Südkorea
Verschuldet in die Prüfungshölle

In Südkorea tun Eltern alles für die Bildung ihrer Kinder und geben ein Vermögen für Studiengebühren aus. Eigentlich eine gute Sache: Nur weil Lernen traditionell hoch geschätzt wird ist es Südkorea nach Experteneinschätzung möglich gewesen, vom Entwicklungsland auf EU-Niveau aufzusteigen. Die Sache hat allerdings einen Haken.

TOKIO. Eines war klar: Der Junge muss auf eine gute Uni, auch wenn es mit dem Geld schwer wird. Choi Jae-Youngs Eltern hatten bereits Schulden, doch sie schafften es, ihren Sohn bis durch die Oberschule zu bringen – fast zumindest. Für den Unterricht waren alle drei Monate Gebühren zu berappen, und so strengten sich alle gemeinsam an: Die Eltern arbeiteten in Nebenjobs und gönnten sich selbst nichts, der Sohn lernte buchstäblich den ganzen Tag und schlief nachts nur fünf Stunden. Dank eiserner Disziplin war er immer mindestens Zweitbester. „Wir Koreaner sind halt verrückt nach Bildung“, sagt Jae-Young.

Doch kurz vor der Abschlussprüfung wussten die Eltern nicht mehr weiter.

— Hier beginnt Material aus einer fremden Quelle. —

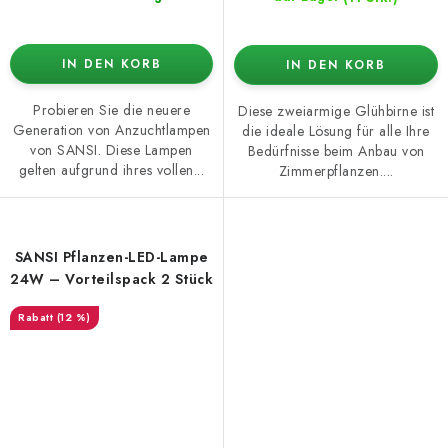
IN DEN KORB
IN DEN KORB
Probieren Sie die neuere
Diese zweiarmige Glühbirne ist
Generation von Anzuchtlampen
die ideale Lösung für alle Ihre
von SANSI. Diese Lampen
Bedürfnisse beim Anbau von
gelten aufgrund ihres vollen...
Zimmerpflanzen....
SANSI Pflanzen-LED-Lampe
24W – Vorteilspack 2 Stück
(12 %)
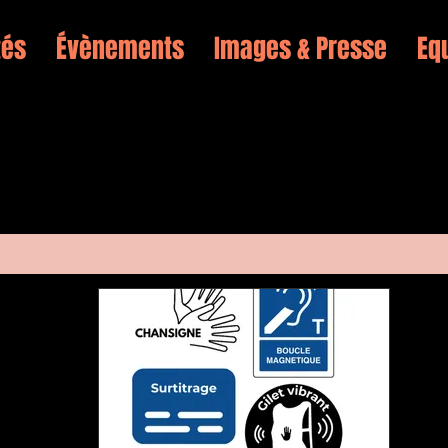
tés
Évènements
Images & Presse
Eq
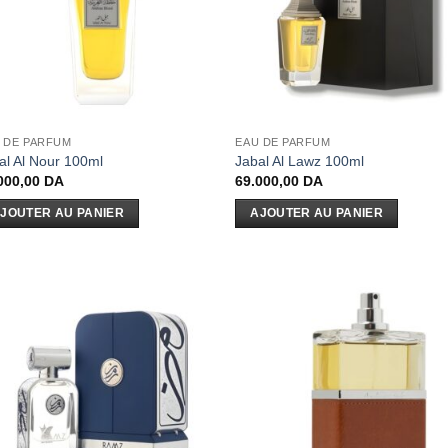
 DE PARFUM
EAU DE PARFUM
al Al Nour 100ml
Jabal Al Lawz 100ml
000,00
DA
69.000,00
DA
JOUTER AU PANIER
AJOUTER AU PANIER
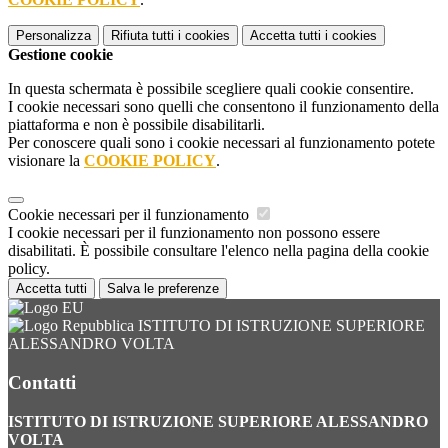
Personalizza
Rifiuta tutti
i cookies
Accetta tutti
i cookies
Gestione cookie
In questa schermata è possibile scegliere quali cookie consentire.
I cookie necessari sono quelli che consentono il funzionamento della
piattaforma e non è possibile disabilitarli.
Per conoscere quali sono i cookie necessari al funzionamento potete
visionare la
COOKIE POLICY
.
Cookie necessari per il funzionamento
I cookie necessari per il funzionamento non possono essere
disabilitati. È possibile consultare l'elenco nella pagina della cookie
policy.
Accetta tutti
Salva le preferenze
ISTITUTO DI ISTRUZIONE SUPERIORE
ALESSANDRO VOLTA
Contatti
ISTITUTO DI ISTRUZIONE SUPERIORE ALESSANDRO
VOLTA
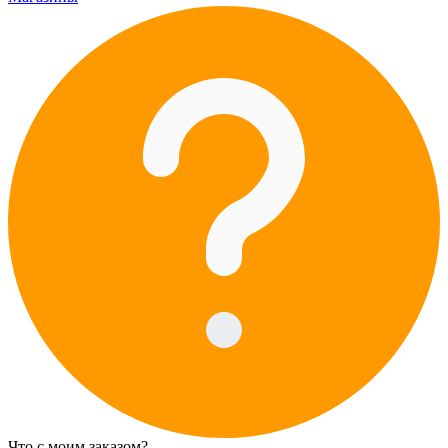
Что с моим заказом?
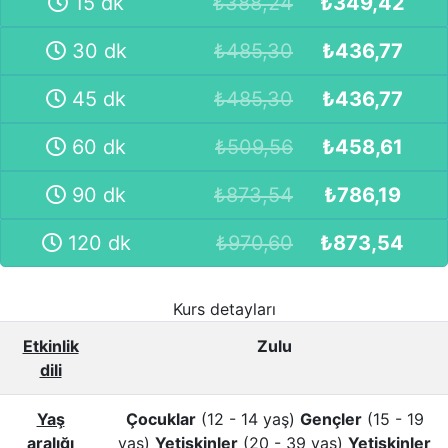
15 dk
₺
388,24
₺
349,42
30 dk
₺
485,30
₺
436,77
45 dk
₺
485,30
₺
436,77
60 dk
₺
509,56
₺
458,61
90 dk
₺
873,54
₺
786,19
120 dk
₺
970,60
₺
873,54
Kurs detayları
Etkinlik
Zulu
dili
Yaş
Çocuklar
(12 - 14 yaş)
Gençler
(15 - 19
aralığı
yaş)
Yetişkinler
(20 - 39 yaş)
Yetişkinler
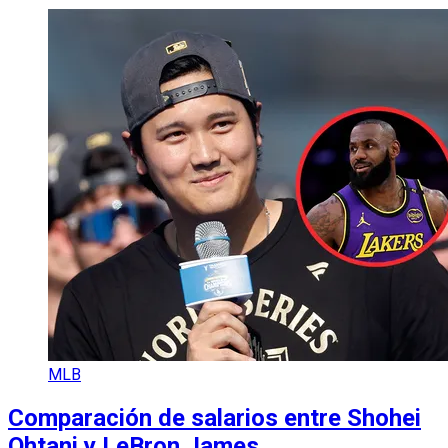
MLB
Comparación de salarios entre Shohei
Ohtani y LeBron James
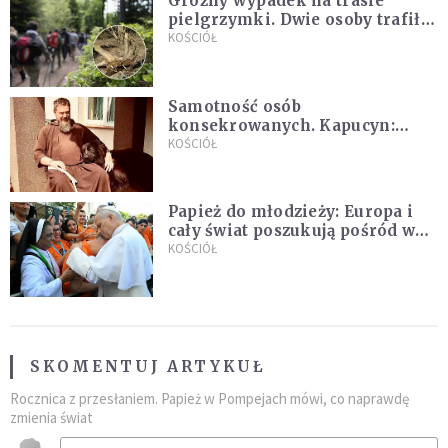
Groźny wypadek na trasie
pielgrzymki. Dwie osoby trafiły
do szpitala
KOŚCIÓŁ
Samotność osób
konsekrowanych. Kapucyn:
Życie w pojedynkę rzadko jest
KOŚCIÓŁ
sielanką
Papież do młodzieży: Europa i
cały świat poszukują pośród was
nowych świętych
KOŚCIÓŁ
SKOMENTUJ ARTYKUŁ
Rocznica z przesłaniem. Papież w Pompejach mówi, co naprawdę
zmienia świat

Um ihren Sohn zu entlasten, verschwanden sie mit ihrem Geldproblem aus der Heimatstadt Daegu. „Ich war frustriert und traurig“, sagt Choi Jae-Young, der bei einem Freund unterkam. Ein Lehrer bezahlte die Schulgebühren für das letzte Quartal, weil er überzeugt war, dass der Junge eine große Zukunft vor sich hat. Tatsächlich schaffte er die Aufnahmeprüfung für die renommierte Seoul National University (SNU) mit Bravour. Für die Studiengebühren legten zunächst der großzügige Lehrer und ehemalige Absolventen zusammen, später gab es ein Stipendium.

So wie Choi Jae-Young opfert ein Großteil der Koreaner ihre Teenagerzeit den Aufnahmeprüfungen. Die Eltern wiederum geben ein Vermögen für Studiengebühren aus. Umgerechnet knapp 30 Mrd. Euro zahlen sie jährlich für private Bildung. Eigentlich eine gute Sache: Nur weil Lernen traditionell hoch geschätzt wird, sei es Südkorea möglich gewesen, vom Entwicklungsland auf EU-Niveau aufzusteigen, sagen Experten. „Weil die Eltern ihren Kindern auch in der schlechten Zeit direkt nach dem Koreakrieg eine gute Schulbildung ermöglichten, stand bei der Industrialisierung in den 60er-Jahren eine große Reserve hochqualifizierter Arbeitnehmer bereit“, sagt Wirtschaftsprofessor Lee Joon-Koo. Derzeit haben sechs von 1 000 Koreanern einen Master- oder Doktortitel – unter 1 000 Europäern sind es je nach Land nur drei bis vier.

Vom ungebrochenen Engagement der Eltern profitiert auch die Qualität der Bildung. In der internationalen Bewertung hat sich die SNU seit ihrer Gründung vor 60 Jahren stetig nach oben gearbeitet. Sie gilt heute als eine der Top-Unis weltweit.

Doch nun macht die Fixierung auf eine gute Ausbildung der Regierung zunehmend Sorgen: Viele Eltern sparen nicht fürs Alter, weil sie alles in Schulgebühren investieren. Rund 40 Prozent des verfügbaren Einkommens fleißen in Bildung, rechnet das Erziehungsministerium vor. Ein Viertel aller Eltern arbeitet nach Feierabend im Zweitjob.